Da sich niemand meldete, gaben wir um 14:45 Uhr auf und gingen ins Haus.
Ich sollte darauf hinweisen, dass Mobiltelefone zu dieser Zeit noch nicht überall benutzt wurden, und ich hatte keine Möglichkeit, diese Person zu kontaktieren, während ich auf dem Platz wartete.
Als wir zu Hause ankamen, erwartete uns eine Nachricht auf dem Anrufbeantworter(erinnern Sie sich noch daran?). Die Nachricht lautete:
“Ich habe an Nelsons Säule auf dem Trafalgar Square auf Sie gewartet, aber wir haben uns wohl verpasst. Das tut mir leid.“
Selbst wenn ich mich an ihr Aussehen hätte erinnern können, hätten wir uns sowieso nicht gefunden, da sie den Treffpunkt falsch interpretiert hatte. Wir haben darüber gelacht, und das war’s.
Entdeckung der Aphantasie
Die gescheiterte Begegnung auf dem Platz hat mir – vielleicht zum ersten Mal in meinem Leben – vor Augen geführt, dass ich nicht wie andere denke. Ich verlasse mich nicht auf visuelle Bilder, um mich an die Gesichter und Merkmale der Menschen zu erinnern, denen ich zuvor begegnet bin.
Weil ich das nicht kann.
Das war für mich schon immer normal. Wenn Menschen beschreiben, dass sie eine Person “sehen” oder die Fähigkeit haben, ein Bild dieser Person in ihrem Kopf abzurufen, dachte ich, das sei nur metaphorisch, aber das ist es offenbar nicht.
Sie “sehen” wirklich Bilder in ihrem Kopf.
Heute, viele Jahre später, gibt es ein Wort für diesen Mangel an visuellem Gedächtnis: “Aphantasie“.
Auch wenn ich ein Wort dafür habe, ändert das nichts an meiner Erfahrung, aber ich weiß jetzt, dass ich nicht ganz allein bin.

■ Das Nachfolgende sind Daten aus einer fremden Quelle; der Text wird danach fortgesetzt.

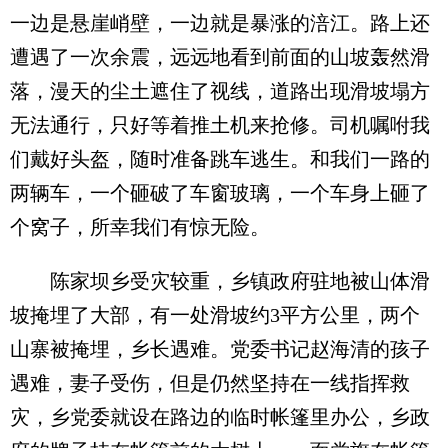
一边是悬崖峭壁，一边就是暴涨的涪江。路上还
遭遇了一次余震，远远地看到前面的山坡轰然滑
落，漫天的尘土遮住了视线，道路出现滑坡塌方
无法通行，只好等着推土机来抢修。司机嘱咐我
们戴好头盔，随时准备跳车逃生。和我们一路的
两辆车，一个砸破了车窗玻璃，一个车身上砸了
个窝子，所幸我们有惊无险。
陈家坝乡受灾较重，乡镇政府驻地被山体滑
坡掩埋了大部，有一处滑坡约3平方公里，两个
山寨被掩埋，乡长遇难。党委书记赵海清的孩子
遇难，妻子受伤，但是仍然坚持在一线指挥救
灾，乡党委就设在路边的临时帐篷里办公，乡政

Es hat auch meinem langjährigen Partner geholfen, meinen Mangel an visuellem Gedächtnis besser zu verstehen und in diesen Momenten mehr Geduld mit mir zu haben.

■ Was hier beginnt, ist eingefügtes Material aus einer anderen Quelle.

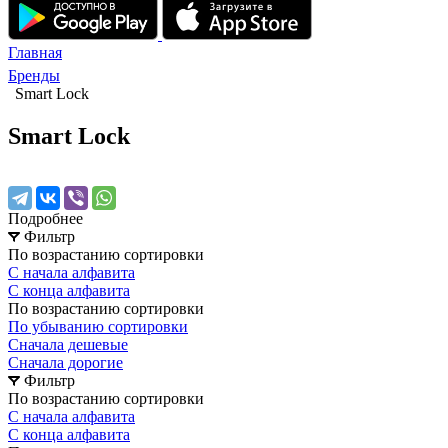
Главная
Бренды
Smart Lock
Smart Lock
Подробнее
Фильтр
По возрастанию сортировки
С начала алфавита
С конца алфавита
По возрастанию сортировки
По убыванию сортировки
Сначала дешевые
Сначала дорогие
Фильтр
По возрастанию сортировки
С начала алфавита
С конца алфавита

Die Aphantasie hat mich weder in meiner Ausbildung noch in meiner beruflichen Tätigkeit als Erwachsener behindert. Ich habe einen Abschluss und einen begrenzten Freundeskreis, der jetzt versteht – oder zumindest versucht zu verstehen – wie meine Gedankengänge anders sind. Sie alle verstehen nicht wirklich, dass ich noch keine Bilder ihrer Gesichter im Kopf habe, aber das verzeihe ich ihnen meistens.